> **What the task requires**
Rename "reorganisatie" to "herstructurering" throughout the rows below and write out their lines again with nothing else changed, leaving out the pictures.

> **Records**
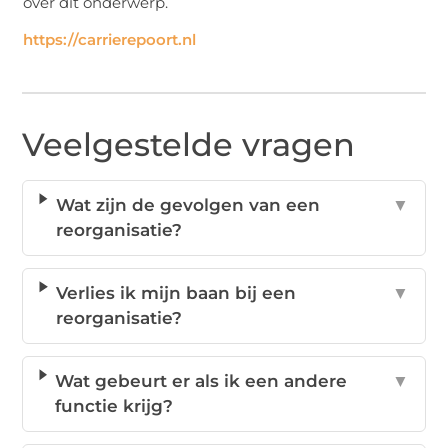
over dit onderwerp.
https://carrierepoort.nl
Veelgestelde vragen
Wat zijn de gevolgen van een
▼
reorganisatie?
Verlies ik mijn baan bij een
▼
reorganisatie?
Wat gebeurt er als ik een andere
▼
functie krijg?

> **Reply**
over dit onderwerp.
https://carrierepoort.nl
Veelgestelde vragen
Wat zijn de gevolgen van een
▼
herstructurering?
Verlies ik mijn baan bij een
▼
herstructurering?
Wat gebeurt er als ik een andere
▼
functie krijg?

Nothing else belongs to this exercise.